= Cubosome =

Certain type of chemical structures

The chemical structure of 1-monoolein, the primary studied lipid building block of a cubosome. It is used to form the bilayer of the membrane.

Cubosomes are discrete, sub-micron, nanostructured particles of the bicontinuous cubic liquid crystalline phase. The term "bicontinuous" refers to two distinct hydrophilic regions separated by the bilayer. Bicontinuous cubic crystalline materials have been an active research topic because their structure lends itself well to controlled-release applications.

Cubosomes are liquid crystalline nano-structures formed from the cubic phase of lipids, such as monooleate, or any other amphiphilic macromolecules with the unique property to be dispersed into particles. Nano-vehicles are generated from a self-assembled lipid mixture and studied by means of high-resolution cryogenic transmission electron microscope (cryo-TEM).
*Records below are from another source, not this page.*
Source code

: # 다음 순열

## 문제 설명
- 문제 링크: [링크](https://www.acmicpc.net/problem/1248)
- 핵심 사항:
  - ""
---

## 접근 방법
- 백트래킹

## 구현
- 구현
These structures have been observed to naturally occur in mitochondrial membranes and in stressed cells.

Cubosomes are formed at controlled temperatures into lipid bi-layer twisted into three dimension with minimal surface forming a tightly packed structure with bicontinuous domains of water and lipid.
There are three different proposed phases that these cubic structures can be in: the P-surface, G-surface and D-surface for primitive, gyroid and diamond structures respectively. This variation in structure allows for cubosomes to be the ultimate drug delivery system due to its ability to maintain the structural integrity of the ingredients that it carries. The uses of cubosomes are still being researched but they range from systems for efficient drug delivery into specific body systems to stabilizing and producing palladium nanoparticles.

== Uses ==
For most fluids and some homogenous solid materials, like gels, diffusion is the same in all directions and characterized by the same diffusion coefficient number. This property is called isotropicity which gives cubosomes the ability to be used in biological tissues which are highly structured and typically have different diffusion coefficients along different directions (anisotropic). Because of advantages such as the unique structure of the cubic phase and its resemblance to biological membranes as well as biodegradability of lipids, cubosomes are a great tool for drug delivery system. In addition, the bicontinuous cubic liquid crystalline phase (cubic phase)’s tortuosity is useful for slowing down diffusion as shown by Higuchi’s square root of time release kinetics. Capability to encapsulate hydrophilic, hydrophobic, and amphiphilic substance, being simple to prepare, and all the aforementioned qualities give cubosomes a property that can be used in controlled transport applications as drug delivery vehicles.